Saved entries:
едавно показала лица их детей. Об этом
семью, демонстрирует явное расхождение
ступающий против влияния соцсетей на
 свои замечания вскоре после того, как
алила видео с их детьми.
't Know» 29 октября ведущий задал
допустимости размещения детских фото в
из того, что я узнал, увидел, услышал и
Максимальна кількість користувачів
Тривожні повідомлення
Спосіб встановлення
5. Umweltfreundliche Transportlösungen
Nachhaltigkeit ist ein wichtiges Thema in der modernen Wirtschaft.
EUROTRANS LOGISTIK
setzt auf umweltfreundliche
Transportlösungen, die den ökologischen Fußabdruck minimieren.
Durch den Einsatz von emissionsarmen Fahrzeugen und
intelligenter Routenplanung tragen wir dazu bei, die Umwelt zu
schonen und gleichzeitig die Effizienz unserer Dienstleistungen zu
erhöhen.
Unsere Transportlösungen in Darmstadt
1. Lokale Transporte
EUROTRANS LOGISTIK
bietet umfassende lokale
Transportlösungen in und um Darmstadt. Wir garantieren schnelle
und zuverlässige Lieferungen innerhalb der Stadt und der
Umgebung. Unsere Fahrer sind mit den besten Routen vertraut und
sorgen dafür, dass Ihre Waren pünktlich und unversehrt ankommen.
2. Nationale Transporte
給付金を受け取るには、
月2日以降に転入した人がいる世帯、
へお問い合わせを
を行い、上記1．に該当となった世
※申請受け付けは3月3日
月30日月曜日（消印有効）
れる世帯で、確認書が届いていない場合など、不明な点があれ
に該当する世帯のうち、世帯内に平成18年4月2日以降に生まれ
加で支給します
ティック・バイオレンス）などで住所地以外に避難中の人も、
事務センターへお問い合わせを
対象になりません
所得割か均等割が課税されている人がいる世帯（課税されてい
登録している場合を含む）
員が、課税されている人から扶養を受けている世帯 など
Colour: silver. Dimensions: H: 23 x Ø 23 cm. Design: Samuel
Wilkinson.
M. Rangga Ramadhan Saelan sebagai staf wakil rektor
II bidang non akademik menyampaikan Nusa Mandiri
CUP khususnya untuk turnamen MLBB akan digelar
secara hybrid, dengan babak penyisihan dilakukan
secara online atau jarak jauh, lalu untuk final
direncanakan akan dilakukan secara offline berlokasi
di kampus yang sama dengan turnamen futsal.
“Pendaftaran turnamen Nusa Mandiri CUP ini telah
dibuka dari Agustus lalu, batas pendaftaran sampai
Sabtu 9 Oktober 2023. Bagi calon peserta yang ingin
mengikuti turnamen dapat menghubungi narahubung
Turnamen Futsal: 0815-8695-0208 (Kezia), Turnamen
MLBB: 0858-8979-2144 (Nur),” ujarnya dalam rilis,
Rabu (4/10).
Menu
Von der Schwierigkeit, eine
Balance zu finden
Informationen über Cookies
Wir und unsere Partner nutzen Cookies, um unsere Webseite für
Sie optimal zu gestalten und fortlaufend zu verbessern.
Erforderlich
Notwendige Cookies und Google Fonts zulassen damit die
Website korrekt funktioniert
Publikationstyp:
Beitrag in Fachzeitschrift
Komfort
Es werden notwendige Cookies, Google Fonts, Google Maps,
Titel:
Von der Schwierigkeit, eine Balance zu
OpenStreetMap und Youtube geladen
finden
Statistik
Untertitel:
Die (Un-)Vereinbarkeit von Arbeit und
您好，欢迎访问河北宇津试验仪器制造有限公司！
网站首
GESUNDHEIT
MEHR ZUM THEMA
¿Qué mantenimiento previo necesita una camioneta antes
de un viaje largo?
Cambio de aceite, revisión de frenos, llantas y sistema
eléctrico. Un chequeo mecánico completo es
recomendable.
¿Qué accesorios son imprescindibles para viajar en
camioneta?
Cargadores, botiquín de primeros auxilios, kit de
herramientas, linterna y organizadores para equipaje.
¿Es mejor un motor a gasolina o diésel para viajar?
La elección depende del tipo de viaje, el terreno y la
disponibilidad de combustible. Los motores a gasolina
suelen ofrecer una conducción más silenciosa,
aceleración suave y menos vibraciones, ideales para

DIRECTIVE: Please repeat every entry, exactly as it was written.

ANSWER BOX:
едавно показала лица их детей. Об этом
семью, демонстрирует явное расхождение
ступающий против влияния соцсетей на
 свои замечания вскоре после того, как
алила видео с их детьми.
't Know» 29 октября ведущий задал
допустимости размещения детских фото в
из того, что я узнал, увидел, услышал и
Максимальна кількість користувачів
Тривожні повідомлення
Спосіб встановлення
5. Umweltfreundliche Transportlösungen
Nachhaltigkeit ist ein wichtiges Thema in der modernen Wirtschaft.
EUROTRANS LOGISTIK
setzt auf umweltfreundliche
Transportlösungen, die den ökologischen Fußabdruck minimieren.
Durch den Einsatz von emissionsarmen Fahrzeugen und
intelligenter Routenplanung tragen wir dazu bei, die Umwelt zu
schonen und gleichzeitig die Effizienz unserer Dienstleistungen zu
erhöhen.
Unsere Transportlösungen in Darmstadt
1. Lokale Transporte
EUROTRANS LOGISTIK
bietet umfassende lokale
Transportlösungen in und um Darmstadt. Wir garantieren schnelle
und zuverlässige Lieferungen innerhalb der Stadt und der
Umgebung. Unsere Fahrer sind mit den besten Routen vertraut und
sorgen dafür, dass Ihre Waren pünktlich und unversehrt ankommen.
2. Nationale Transporte
給付金を受け取るには、
月2日以降に転入した人がいる世帯、
へお問い合わせを
を行い、上記1．に該当となった世
※申請受け付けは3月3日
月30日月曜日（消印有効）
れる世帯で、確認書が届いていない場合など、不明な点があれ
に該当する世帯のうち、世帯内に平成18年4月2日以降に生まれ
加で支給します
ティック・バイオレンス）などで住所地以外に避難中の人も、
事務センターへお問い合わせを
対象になりません
所得割か均等割が課税されている人がいる世帯（課税されてい
登録している場合を含む）
員が、課税されている人から扶養を受けている世帯 など
Colour: silver. Dimensions: H: 23 x Ø 23 cm. Design: Samuel
Wilkinson.
M. Rangga Ramadhan Saelan sebagai staf wakil rektor
II bidang non akademik menyampaikan Nusa Mandiri
CUP khususnya untuk turnamen MLBB akan digelar
secara hybrid, dengan babak penyisihan dilakukan
secara online atau jarak jauh, lalu untuk final
direncanakan akan dilakukan secara offline berlokasi
di kampus yang sama dengan turnamen futsal.
“Pendaftaran turnamen Nusa Mandiri CUP ini telah
dibuka dari Agustus lalu, batas pendaftaran sampai
Sabtu 9 Oktober 2023. Bagi calon peserta yang ingin
mengikuti turnamen dapat menghubungi narahubung
Turnamen Futsal: 0815-8695-0208 (Kezia), Turnamen
MLBB: 0858-8979-2144 (Nur),” ujarnya dalam rilis,
Rabu (4/10).
Menu
Von der Schwierigkeit, eine
Balance zu finden
Informationen über Cookies
Wir und unsere Partner nutzen Cookies, um unsere Webseite für
Sie optimal zu gestalten und fortlaufend zu verbessern.
Erforderlich
Notwendige Cookies und Google Fonts zulassen damit die
Website korrekt funktioniert
Publikationstyp:
Beitrag in Fachzeitschrift
Komfort
Es werden notwendige Cookies, Google Fonts, Google Maps,
Titel:
Von der Schwierigkeit, eine Balance zu
OpenStreetMap und Youtube geladen
finden
Statistik
Untertitel:
Die (Un-)Vereinbarkeit von Arbeit und
您好，欢迎访问河北宇津试验仪器制造有限公司！
网站首
GESUNDHEIT
MEHR ZUM THEMA
¿Qué mantenimiento previo necesita una camioneta antes
de un viaje largo?
Cambio de aceite, revisión de frenos, llantas y sistema
eléctrico. Un chequeo mecánico completo es
recomendable.
¿Qué accesorios son imprescindibles para viajar en
camioneta?
Cargadores, botiquín de primeros auxilios, kit de
herramientas, linterna y organizadores para equipaje.
¿Es mejor un motor a gasolina o diésel para viajar?
La elección depende del tipo de viaje, el terreno y la
disponibilidad de combustible. Los motores a gasolina
suelen ofrecer una conducción más silenciosa,
aceleración suave y menos vibraciones, ideales para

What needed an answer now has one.